The Office for National Statistics (ONS) published its April 2026 UK labour market overview, recording UK vacancies at 711,000 in January through March 2026: the lowest reading since February through April 2021 and a downward break from the six-consecutive-publication plateau at 721,000 that had persisted since October 2025 . Payrolled employees fell 74,000 year-on-year to February 2026 and a further 6,000 month-on-month. The ONS provides no AI-specific breakdown of any of these figures.
The plateau was itself the covered story: six months of stasis at 721,000 had become a signal that UK labour demand was holding flat despite the broader restructuring announcements emanating from the US tech sector.

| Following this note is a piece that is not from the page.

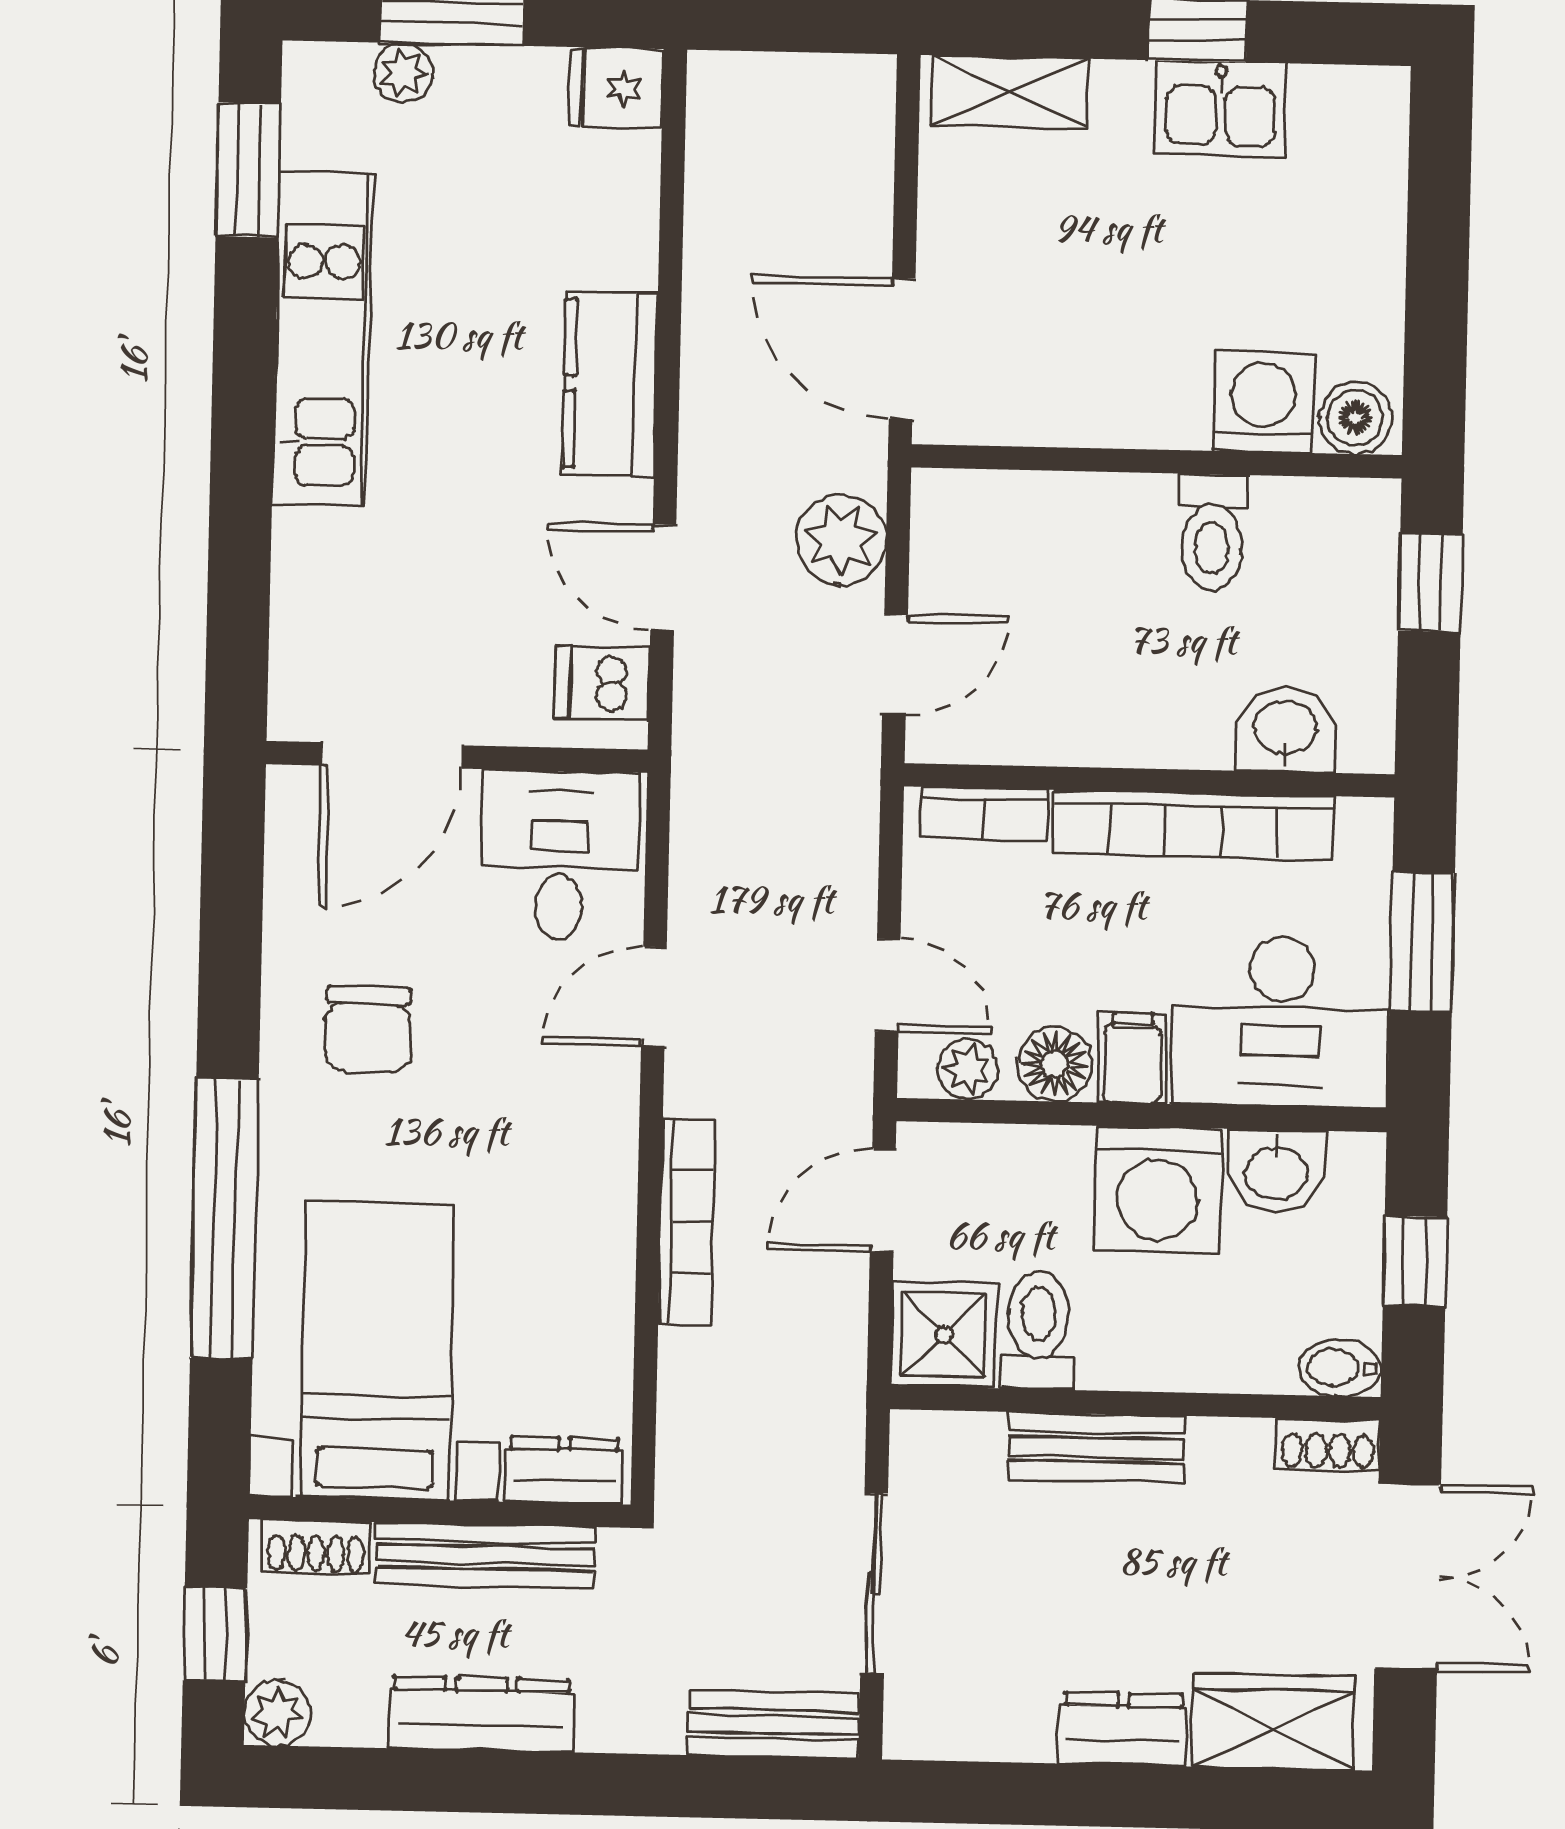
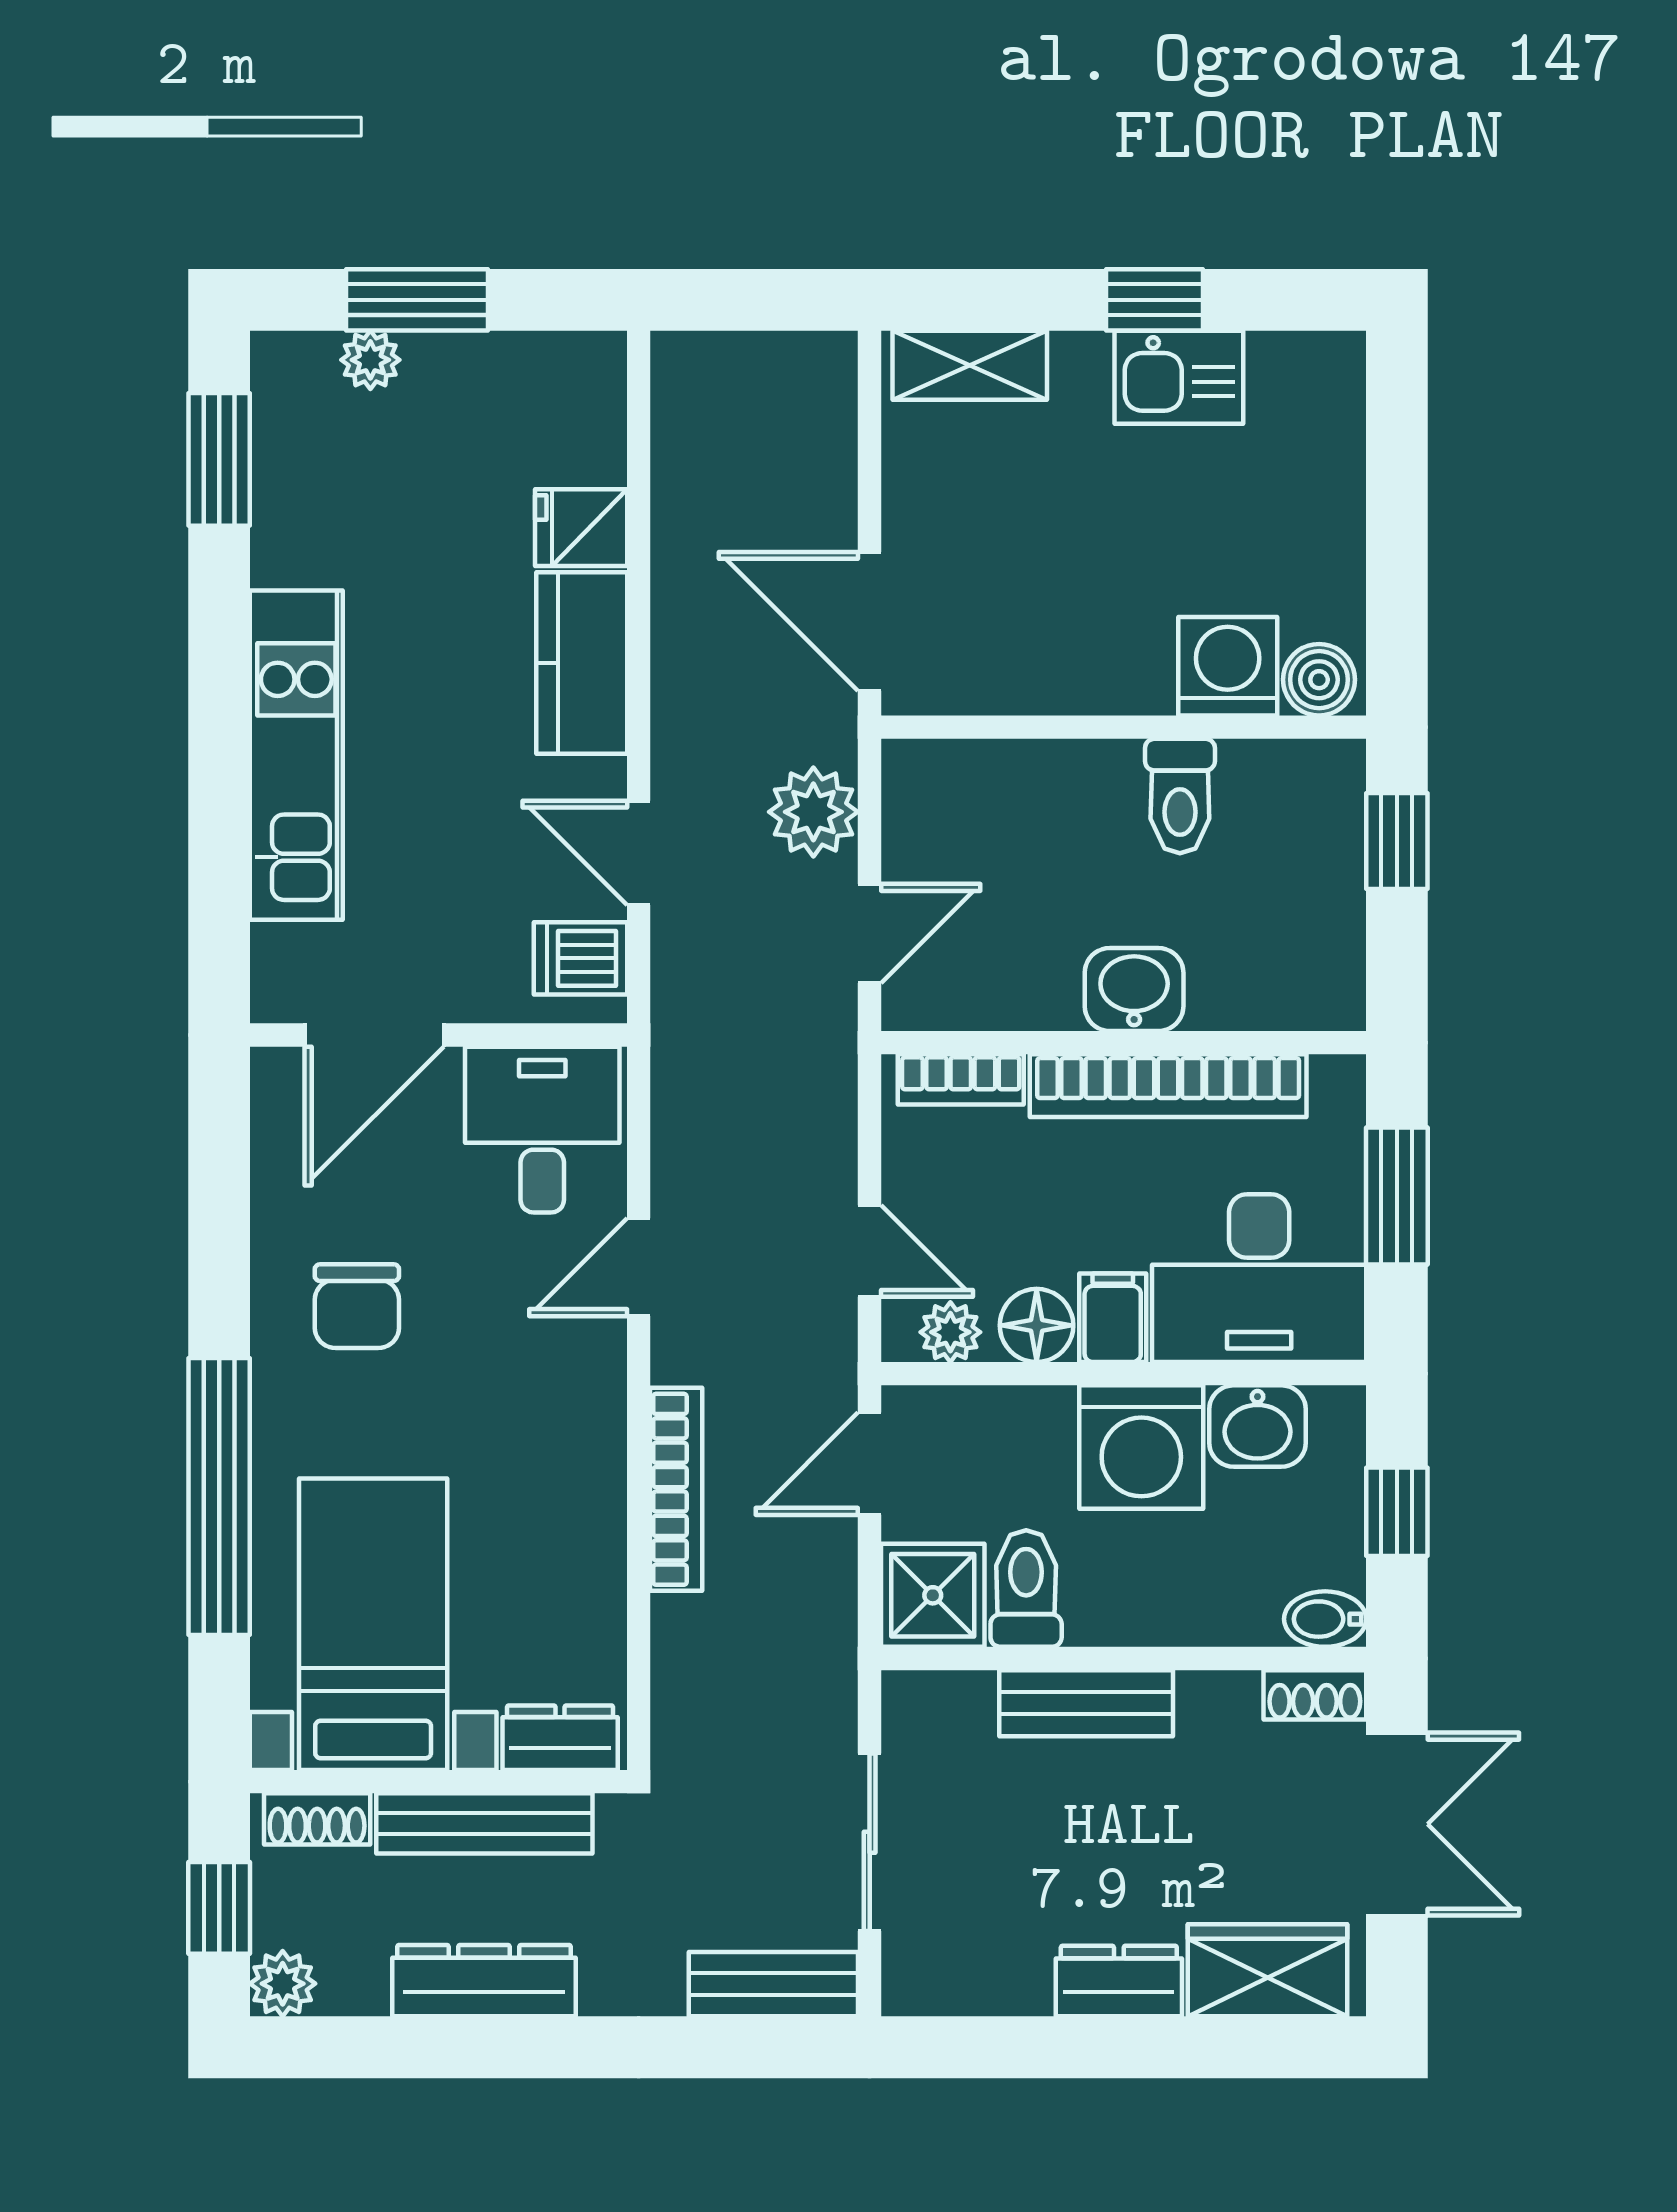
fridge: (616, 88) -> (581, 528), moved
kitchen unit: (322, 338) -> (296, 755), moved
washbasin: (1285, 730) -> (1134, 989), moved

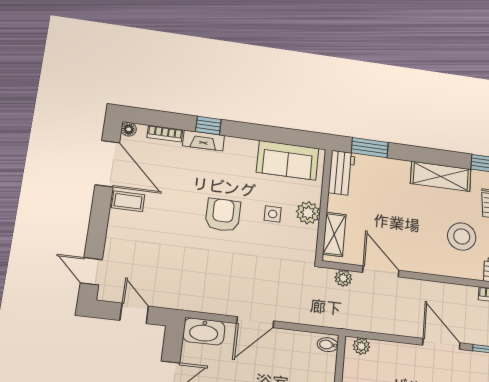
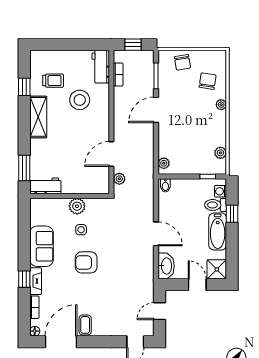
sofa: (288, 160) -> (41, 246), moved
shelving: (334, 234) -> (90, 187), removed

The new reading of 711,000 breaks that holding pattern downward, removing the floor that made stasis a plausible interpretation. A 10,000-vacancy decline from a plateau is not statistically large, but the direction of movement from a six-publication baseline is the relevant signal, not the absolute magnitude.
Morgan Stanley research published in March 2026 found UK firms suffered net AI-driven job losses of 8% over the prior year, double the international average, despite reporting identical productivity gains to US peers. Software developer vacancies had fallen 37% since ChatGPT launched. The ONS vacancy series does not disaggregate by sector or technology-exposure, so the Morgan Stanley figure and the ONS vacancy break are independent measurements pointing in the same direction.
The Bank of England (BoE) holds a formal supervisory mandate, issued by the Financial Policy Committee in April 2026, to assess agentic AI risk in payments and markets . Its work on agentic AI risk in financial markets proceeds alongside a vacancy series now at a five-year low. A labour market contracting at the vacancy level, without an official AI-specific attribution, represents the measurement gap the Bank's work is eventually intended to fill. At present the ONS figure and the Bank's supervisory concern sit alongside each other without a shared methodology connecting them.